If the volume is infinitesimal then the universe must be closed (or have an edge but there are very good reasons to think that is not the case) and, we have some reason to assume, this is not the case so the mass must therefore be infinite.

But, if the universe is not closed then the volume must be infinite and, given a finite age of the universe and finite expansion rate, always must have been.

So, we have that density=mass/volume therefore infinity=infinity/infinity.

This seems a bit of a problem, shouldn't infinity/infinity be 1?

Well, the thing is, infinity/infinity isn't well defined and can take any value depending on the way it's derived. In this case, it is quite correct that all of these values are infinite.

[PM 2Ring]

In a non-orientable universe, wouldn't "going around the universe" turn matter into antimatter?

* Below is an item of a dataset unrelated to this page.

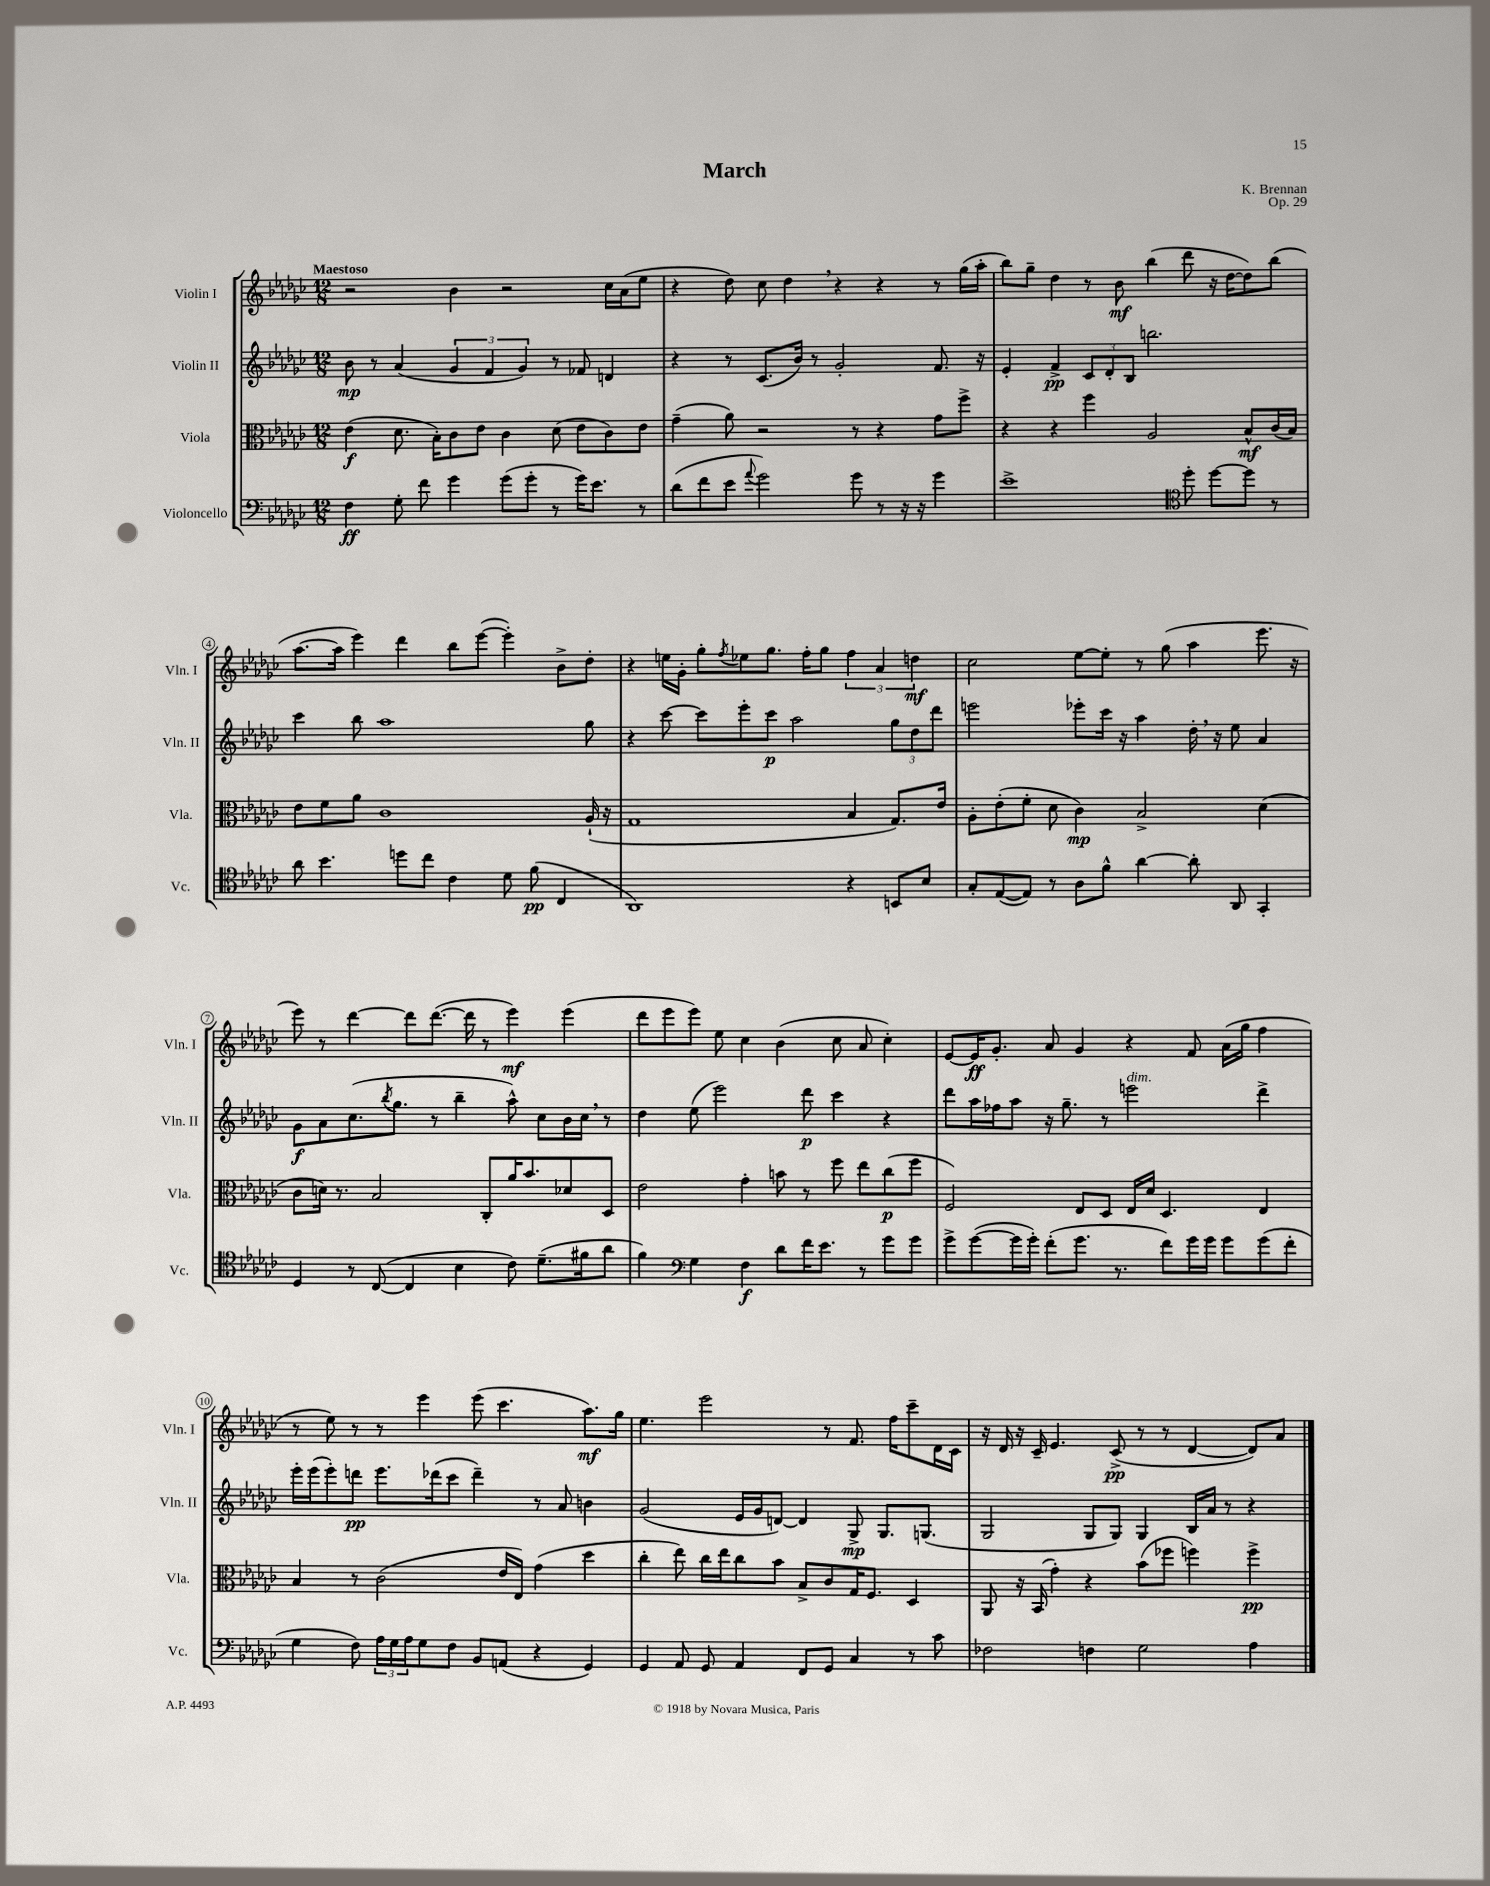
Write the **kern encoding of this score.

Maybe not, now that I think about it.

Well, it could. At the very least it would reverse the parity and hence the spin of fundamental particles, but that would only be obvious with neutrinos / antineutrinos, and the observational evidence is that neutrinos only spin one way relative to their direction of travel (and of course antineutrinos have the opposite spin). If we were in some kind of Möbius strip universe that converted matter into antimatter we'd expect the proportion of matter to antimatter to be rather even, and once again the evidence says "no".

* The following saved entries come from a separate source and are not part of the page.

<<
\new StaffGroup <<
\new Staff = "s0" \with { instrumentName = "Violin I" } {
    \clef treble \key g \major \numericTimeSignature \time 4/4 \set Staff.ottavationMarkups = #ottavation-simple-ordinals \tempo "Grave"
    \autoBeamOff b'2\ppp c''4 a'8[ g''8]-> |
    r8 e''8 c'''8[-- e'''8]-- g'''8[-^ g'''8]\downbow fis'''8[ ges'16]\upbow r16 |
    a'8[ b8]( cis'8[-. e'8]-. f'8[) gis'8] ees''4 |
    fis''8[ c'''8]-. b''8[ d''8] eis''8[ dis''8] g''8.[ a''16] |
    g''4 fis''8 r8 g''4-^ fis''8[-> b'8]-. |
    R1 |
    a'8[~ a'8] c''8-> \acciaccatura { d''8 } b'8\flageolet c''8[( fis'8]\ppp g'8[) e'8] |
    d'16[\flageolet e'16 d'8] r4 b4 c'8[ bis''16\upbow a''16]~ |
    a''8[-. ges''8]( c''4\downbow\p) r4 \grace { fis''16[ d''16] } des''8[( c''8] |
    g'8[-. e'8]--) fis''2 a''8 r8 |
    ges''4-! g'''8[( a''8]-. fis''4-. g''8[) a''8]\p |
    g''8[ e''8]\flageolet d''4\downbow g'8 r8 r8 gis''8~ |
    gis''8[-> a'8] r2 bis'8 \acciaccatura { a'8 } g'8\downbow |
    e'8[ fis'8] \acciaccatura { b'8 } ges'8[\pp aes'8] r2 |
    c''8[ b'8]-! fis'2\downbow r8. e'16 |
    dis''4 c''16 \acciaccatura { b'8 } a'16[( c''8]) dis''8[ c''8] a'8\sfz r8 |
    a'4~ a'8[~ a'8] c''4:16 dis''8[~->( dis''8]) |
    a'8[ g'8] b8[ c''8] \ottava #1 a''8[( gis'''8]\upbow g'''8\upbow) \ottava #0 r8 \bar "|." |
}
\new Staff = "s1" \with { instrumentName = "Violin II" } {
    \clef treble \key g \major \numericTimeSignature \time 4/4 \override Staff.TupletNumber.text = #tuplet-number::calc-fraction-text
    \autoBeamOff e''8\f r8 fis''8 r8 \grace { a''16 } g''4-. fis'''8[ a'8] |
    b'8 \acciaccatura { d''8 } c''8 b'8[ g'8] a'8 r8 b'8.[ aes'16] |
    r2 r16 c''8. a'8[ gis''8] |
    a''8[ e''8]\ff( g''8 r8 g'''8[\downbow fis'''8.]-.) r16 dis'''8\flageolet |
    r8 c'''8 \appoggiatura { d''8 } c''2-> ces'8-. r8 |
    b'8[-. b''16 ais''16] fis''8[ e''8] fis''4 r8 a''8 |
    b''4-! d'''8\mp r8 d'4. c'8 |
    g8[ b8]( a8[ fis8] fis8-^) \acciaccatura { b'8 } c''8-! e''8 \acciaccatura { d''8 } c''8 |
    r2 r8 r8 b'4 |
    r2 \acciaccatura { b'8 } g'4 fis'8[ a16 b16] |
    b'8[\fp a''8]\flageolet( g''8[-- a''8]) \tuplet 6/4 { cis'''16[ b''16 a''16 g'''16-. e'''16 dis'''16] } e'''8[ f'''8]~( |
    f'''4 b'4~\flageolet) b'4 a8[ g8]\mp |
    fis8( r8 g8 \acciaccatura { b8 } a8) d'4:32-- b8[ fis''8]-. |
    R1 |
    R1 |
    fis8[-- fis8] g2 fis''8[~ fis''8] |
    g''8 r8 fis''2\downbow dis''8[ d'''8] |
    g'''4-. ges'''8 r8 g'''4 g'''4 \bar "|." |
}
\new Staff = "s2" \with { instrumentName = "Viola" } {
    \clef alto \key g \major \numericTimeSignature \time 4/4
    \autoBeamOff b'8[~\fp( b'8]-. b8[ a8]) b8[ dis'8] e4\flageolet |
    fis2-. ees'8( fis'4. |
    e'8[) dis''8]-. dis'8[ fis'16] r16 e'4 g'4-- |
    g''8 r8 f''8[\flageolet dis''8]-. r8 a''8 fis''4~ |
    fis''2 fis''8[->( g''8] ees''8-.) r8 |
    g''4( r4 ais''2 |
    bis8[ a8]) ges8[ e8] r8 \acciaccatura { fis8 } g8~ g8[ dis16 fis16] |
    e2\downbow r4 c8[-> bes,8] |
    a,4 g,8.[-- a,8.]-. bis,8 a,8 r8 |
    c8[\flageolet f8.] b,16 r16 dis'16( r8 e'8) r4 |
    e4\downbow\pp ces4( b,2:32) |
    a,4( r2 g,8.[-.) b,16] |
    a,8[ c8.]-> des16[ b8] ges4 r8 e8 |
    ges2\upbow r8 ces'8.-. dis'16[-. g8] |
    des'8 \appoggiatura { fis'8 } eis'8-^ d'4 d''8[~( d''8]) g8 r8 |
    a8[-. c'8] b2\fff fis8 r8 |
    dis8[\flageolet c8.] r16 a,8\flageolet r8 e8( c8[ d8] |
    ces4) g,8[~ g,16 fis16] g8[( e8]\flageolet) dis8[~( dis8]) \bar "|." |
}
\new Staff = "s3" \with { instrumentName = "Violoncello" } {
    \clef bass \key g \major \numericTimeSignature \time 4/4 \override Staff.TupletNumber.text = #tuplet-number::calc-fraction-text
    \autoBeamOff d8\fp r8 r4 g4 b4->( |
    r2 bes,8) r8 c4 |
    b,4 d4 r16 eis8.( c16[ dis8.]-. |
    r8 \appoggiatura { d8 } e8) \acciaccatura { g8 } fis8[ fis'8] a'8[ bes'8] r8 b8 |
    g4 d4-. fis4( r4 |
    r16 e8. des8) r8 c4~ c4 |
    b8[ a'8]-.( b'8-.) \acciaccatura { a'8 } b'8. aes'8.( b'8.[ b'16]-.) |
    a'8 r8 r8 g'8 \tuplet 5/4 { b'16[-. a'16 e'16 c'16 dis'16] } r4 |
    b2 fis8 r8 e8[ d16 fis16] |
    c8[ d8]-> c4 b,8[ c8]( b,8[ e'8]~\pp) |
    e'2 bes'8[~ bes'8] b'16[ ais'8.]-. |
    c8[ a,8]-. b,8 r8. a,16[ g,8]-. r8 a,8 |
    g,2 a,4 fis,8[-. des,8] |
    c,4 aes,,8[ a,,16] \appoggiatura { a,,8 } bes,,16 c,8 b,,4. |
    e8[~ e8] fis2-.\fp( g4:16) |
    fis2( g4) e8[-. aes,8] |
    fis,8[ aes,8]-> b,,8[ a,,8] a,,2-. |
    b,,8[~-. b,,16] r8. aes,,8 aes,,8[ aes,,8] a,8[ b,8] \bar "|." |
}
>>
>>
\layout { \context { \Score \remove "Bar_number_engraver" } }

However, a Möbius strip universe would not have a seam: its non-orientableness is a global property, so there's no region within it where a seam or a twist is located.

[Yakk]

The seam I was referring to was where matter-dominated switched over to antimatter dominated, where we define both locally (as they are relative concepts). Topologically there must be a seam (or, a connected region that separates two parts of the universe, where neither matter nor anti-matter is dominant) if reversing the orientation of matter involves switching it from matter to anti-matter.

This seam need not be unique. Of course, in a 4d non-orientable universe, that seam could be temporal.

[ekolis]

By topology -- if you have space that looks "locally flat" and n-dimensional (like ours), for it to have no edge that folds back on itself requires that it be "curved" like a ball. There doesn't appear to be a way around it. Now, the larger the ball, the smaller the curvature.

We cannot detect any such curvature -- so either the ball is ridiculously (and I mean ridiculously) large, or the universe is actually flat.

What about a "hyperbolic" universe that does have an edge, but the closer you get to the edge, the slower the speed of light is (or the more your mass increases, or some other limiting factor), so you can never actually reach the edge?

[mfb]

That looks like something you could modify to an infinite universe just by coordinate transformations. And as General Relativity teaches us, coordinates are arbitrary and without physical meaning.
If the universe changes in some way near the border region, we would live in a special place (not near the border), which is possible but may be unlikely, depending on your universe structure.

[PM 2Ring]

That looks like something you could modify to an infinite universe just by coordinate transformations. And as General Relativity teaches us, coordinates are arbitrary and without physical meaning.
If the universe changes in some way near the border region, we would live in a special place (not near the border), which is possible but may be unlikely, depending on your universe structure.

Yep. In fact, you can convert a Euclidean space into a hyperbolic one that way: the Poincaré disk model of hyperbolic space, which Escher illustrated in his Circle Limit IV (at the suggestion of the Penroses). IIRC, Poincaré first thought of the Poincaré disk in terms of a systematic modification of lightspeed as a function of radius.